Picture books which tell a story may be better at improving a toddler’s language skills than “educational” vocabulary books, a study has found. This is from the Telegraph…
Many parents buy vocabulary books, containing a series of images alongside simple words such as “apple” or “cat”, because they are advertised as helping children’s language development.
But researchers claim that story books, which contain equally simple language but tell a tale through detailed pictures, may be better suited to the task.
Books which have a proper narrative structure encourage parents to use more complex language and a greater number of tenses as they tell the story to their children, researchers explained.
In contrast vocabulary books, which contain a variety of images and words but no context or continuous story, restrict parents to using of more simple words and ideas as they turn each page.
Previous studies have established that mothers’ use of complex words can improve young children’s general language skills, command of narratives and abstract vocabulary.

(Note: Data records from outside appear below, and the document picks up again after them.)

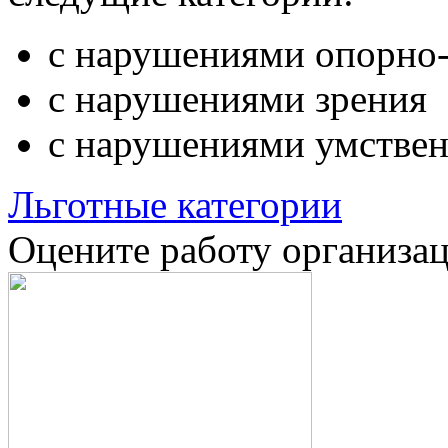
с нарушениями опорно-
с нарушениями зрения
с нарушениями умствен
Льготные категории
Оцените работу организа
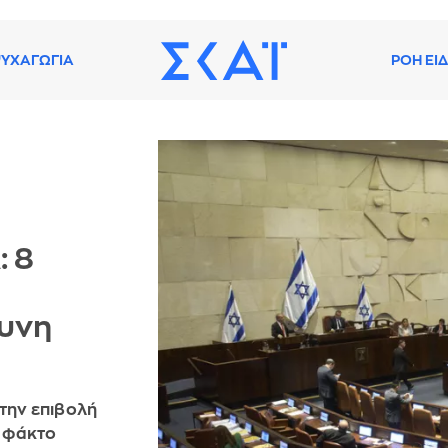
ΥΧΑΓΩΓΙΑ
ΡΟΗ ΕΙ
: 8
δυνη
την επιβολή
ε φάκτο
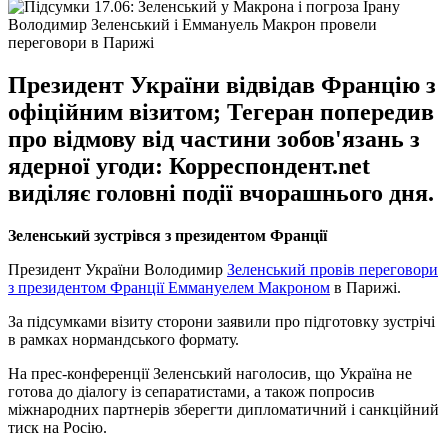
Володимир Зеленський і Еммануель Макрон провели
переговори в Парижі
Президент України відвідав Францію з
офіційним візитом; Тегеран попередив
про відмову від частини зобов'язань з
ядерної угоди: Корреспондент.net
виділяє головні події вчорашнього дня.
Зеленський зустрівся з президентом Франції
Президент України Володимир
Зеленський провів переговори
з президентом Франції Еммануелем Макроном
в Парижі.
За підсумками візиту сторони заявили про підготовку зустрічі
в рамках нормандського формату.
На прес-конференції Зеленський наголосив, що Україна не
готова до діалогу із сепаратистами, а також попросив
міжнародних партнерів зберегти дипломатичний і санкційний
тиск на Росію.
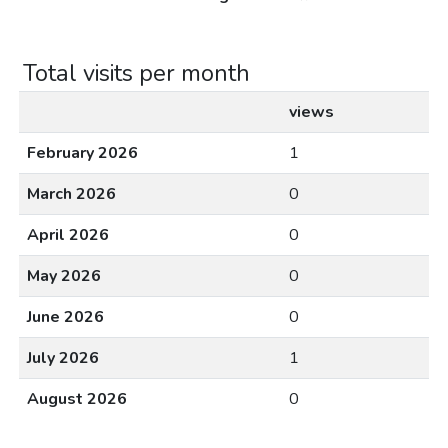
Total visits per month
views
February 2026
1
March 2026
0
April 2026
0
May 2026
0
June 2026
0
July 2026
1
August 2026
0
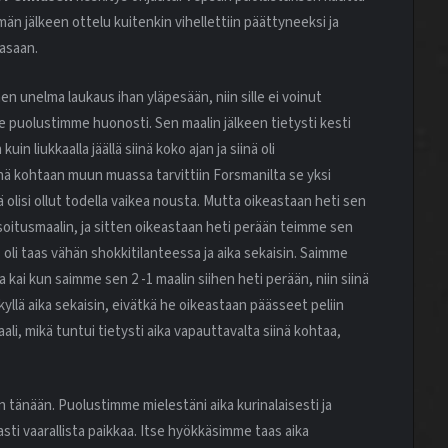
ämän jälkeen ottelu kuitenkin vihellettiin päättyneeksi ja
aasaan.
en unelma laukaus ihan yläpesään, niin sille ei voinut
me puolustimme huonosti. Sen maalin jälkeen tietysti kesti
in liukkaalla jäällä siinä koko ajan ja siinä oli
ä kohtaan muun muassa tarvittiin Forsmanilta se yksi
itä olisi ollut todella vaikea nousta. Mutta oikeastaan heti sen
oitusmaalin, ja sitten oikeastaan heti perään teimme sen
s oli taas vähän shokkitilanteessa ja aika sekaisin. Saimme
 kai kun saimme sen 2 -1 maalin siihen heti perään, niin siinä
li kyllä aika sekaisin, eivätkä he oikeastaan päässeet peliin
li, mikä tuntui tietysti aika vapauttavalta siinä kohtaa,
n tänään. Puolustimme mielestäni aika kurinalaisesti ja
easti vaarallista paikkaa. Itse hyökkäsimme taas aika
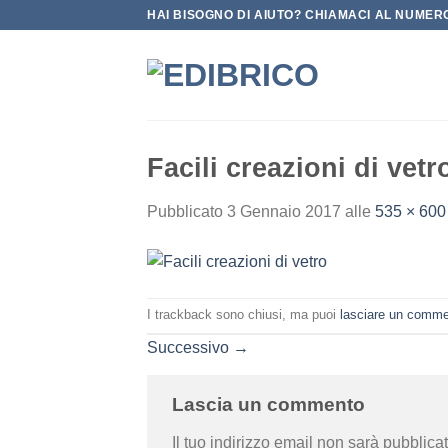
Salta
HAI BISOGNO DI AIUTO? CHIAMACI AL NUMERO
ai
contenuti
Facili creazioni di vetr
Pubblicato
3 Gennaio 2017
alle
535 × 600
I trackback sono chiusi, ma puoi
lasciare un comm
Successivo
→
Lascia un commento
Il tuo indirizzo email non sarà pubblicat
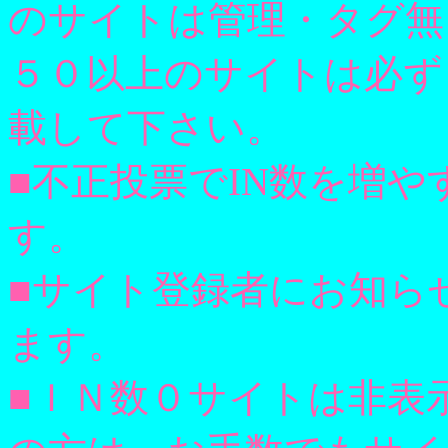
のサイトは管理・タグ無
５０以上のサイトは必ずﾄｯ
載して下さい。
■不正投票でIN数を増
す。
■サイト登録者にお知ら
ます。
■ＩＮ数０サイトは非表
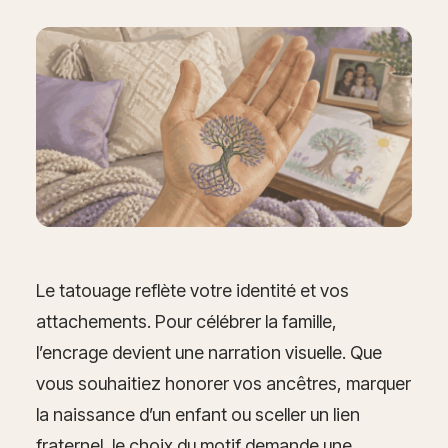
Le tatouage reflète votre identité et vos
attachements. Pour célébrer la famille,
l’encrage devient une narration visuelle. Que
vous souhaitiez honorer vos ancêtres, marquer
la naissance d’un enfant ou sceller un lien
fraternel, le choix du motif demande une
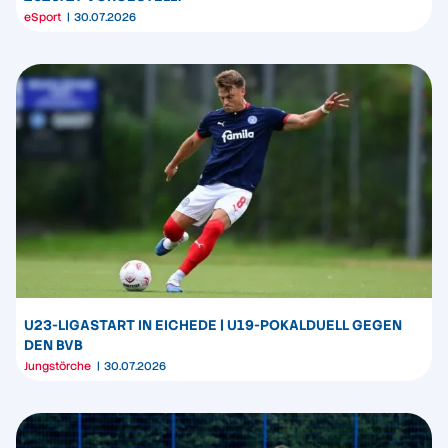
eSport
30.07.2026
U23-LIGASTART IN EICHEDE | U19-POKALDUELL GEGEN
DEN BVB
Jungstörche
30.07.2026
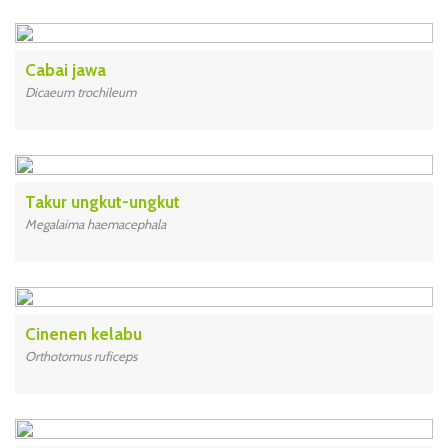
Cabai jawa
Dicaeum trochileum
Takur ungkut-ungkut
Megalaima haemacephala
Cinenen kelabu
Orthotomus ruficeps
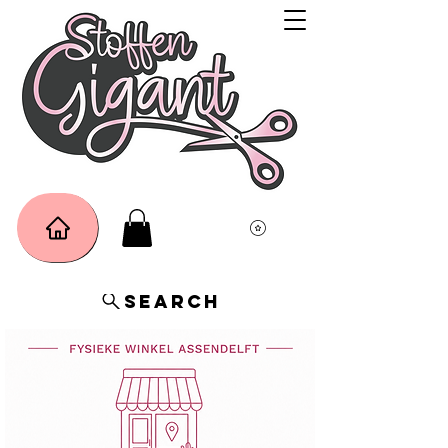
Search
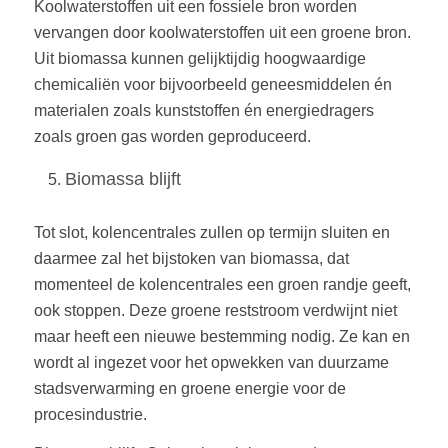
Koolwaterstoffen uit een fossiele bron worden
vervangen door koolwaterstoffen uit een groene bron.
Uit biomassa kunnen gelijktijdig hoogwaardige
chemicaliën voor bijvoorbeeld geneesmiddelen én
materialen zoals kunststoffen én energiedragers
zoals groen gas worden geproduceerd.
Biomassa blijft
Tot slot, kolencentrales zullen op termijn sluiten en
daarmee zal het bijstoken van biomassa, dat
momenteel de kolencentrales een groen randje geeft,
ook stoppen. Deze groene reststroom verdwijnt niet
maar heeft een nieuwe bestemming nodig. Ze kan en
wordt al ingezet voor het opwekken van duurzame
stadsverwarming en groene energie voor de
procesindustrie.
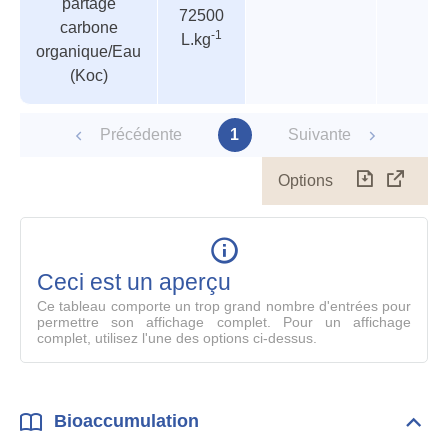
partage
paramètres
72500
carbone
-1
L.kg
organique/Eau
(Koc)
Précédente
1
Suivante
Options
Télécharg
Affich
le
table
en
mode
Ceci est un aperçu
compl
Ce tableau comporte un trop grand nombre d'entrées pour
permettre son affichage complet. Pour un affichage
complet, utilisez l'une des options ci-dessus.
Bioaccumulation
Dépli
Bioa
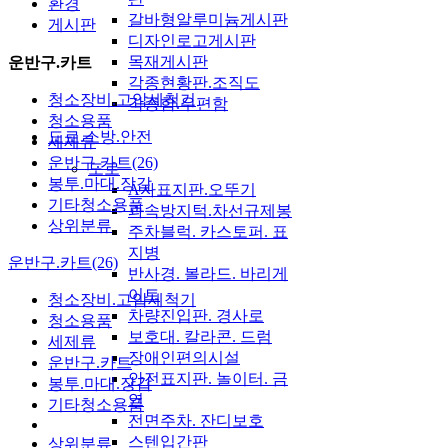
환경
갈바형알루미늄게시판
게시판
디자인로고게시판
목재게시판
운반구.카트
각종현황판.조직도
청소장비.고압세척기
각종함.우편함
청소용품
도로.소방.안전
세제류
운반구.카트(26)
도로
봉투.마대.장갑
A자표지판.오뚜기
기타청소용품
과속방지턱.차선규제봉
상위분류
주차블럭. 카스토퍼. 표
지병
운반구.카트(26)
반사경. 볼라드. 바리게
이트
청소장비.고압세척기
차량진입판. 경사로
청소용품
보호대. 칼라콘. 드럼
세제류
장애인편의시설
운반구.카트
안전표지판. 놀이터. 금
봉투.마대.장갑
연
기타청소용품
전면주차. 잔디보호
스텐입간판
상위분류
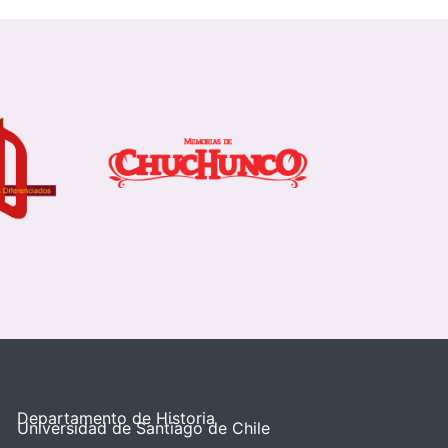
Departamento de Historia
Universidad de Santiago de Chile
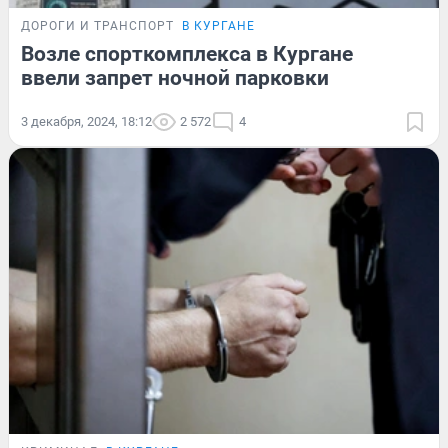
ДОРОГИ И ТРАНСПОРТ
В КУРГАНЕ
Возле спорткомплекса в Кургане
ввели запрет ночной парковки
3 декабря, 2024, 18:12
2 572
4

Researchers from the University of Waterloo in Ontario, Canada recorded 25 pairs of mothers and children as they read two picture books, one of which told a simple story through its images and one which contained pictures of animals but had no continuous narrative.
When reading the story books a quarter of mothers’ language was categorised as “complex”, for example using abstract terms or non-present tenses, compared with only 15 per cent while reading the vocabulary books.
Prof Daniela O’Neill, who led the study, said: “When reading the picture story, we would hear [mothers] say things such as ‘Where do you think the squirrel is going to go?’ or ‘We saw a squirrel this morning in the back yard’.
“But we didn’t hear this kind of complex talk as often with vocabulary books, where mentioning just the name of the animal, for example, was more common.”
The results, published in the First Language journal, show that story books could help toddlers prepare for school and should not be dismissed as “just for fun”, Prof O’Neill added.